### Request
Print them exactly: the lines from the beginning of the entries below through the line that contains "se rozhodl pro", and only those, with the pictures left out.

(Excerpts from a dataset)
*** Begin section ***

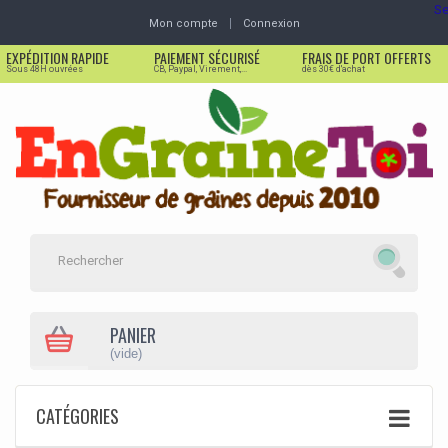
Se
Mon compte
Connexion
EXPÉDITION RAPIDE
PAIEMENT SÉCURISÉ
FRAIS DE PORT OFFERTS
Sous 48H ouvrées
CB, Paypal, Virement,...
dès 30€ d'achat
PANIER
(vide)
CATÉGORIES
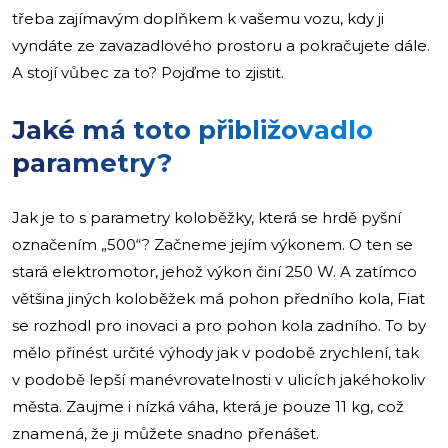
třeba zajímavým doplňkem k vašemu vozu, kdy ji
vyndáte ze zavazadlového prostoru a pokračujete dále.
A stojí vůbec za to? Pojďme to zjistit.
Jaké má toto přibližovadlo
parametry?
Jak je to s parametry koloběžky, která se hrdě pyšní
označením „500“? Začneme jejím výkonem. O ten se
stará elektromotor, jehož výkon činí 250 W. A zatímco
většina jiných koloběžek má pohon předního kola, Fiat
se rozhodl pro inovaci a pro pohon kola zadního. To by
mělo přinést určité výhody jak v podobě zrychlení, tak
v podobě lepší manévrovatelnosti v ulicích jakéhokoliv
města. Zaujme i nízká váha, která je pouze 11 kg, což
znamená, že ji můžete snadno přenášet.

*** End section ***

### Solution to the problem
Se
Mon compte
Connexion
EXPÉDITION RAPIDE
PAIEMENT SÉCURISÉ
FRAIS DE PORT OFFERTS
Sous 48H ouvrées
CB, Paypal, Virement,...
dès 30€ d'achat
PANIER
(vide)
CATÉGORIES
třeba zajímavým doplňkem k vašemu vozu, kdy ji
vyndáte ze zavazadlového prostoru a pokračujete dále.
A stojí vůbec za to? Pojďme to zjistit.
Jaké má toto přibližovadlo
parametry?
Jak je to s parametry koloběžky, která se hrdě pyšní
označením „500“? Začneme jejím výkonem. O ten se
stará elektromotor, jehož výkon činí 250 W. A zatímco
většina jiných koloběžek má pohon předního kola, Fiat
se rozhodl pro inovaci a pro pohon kola zadního. To by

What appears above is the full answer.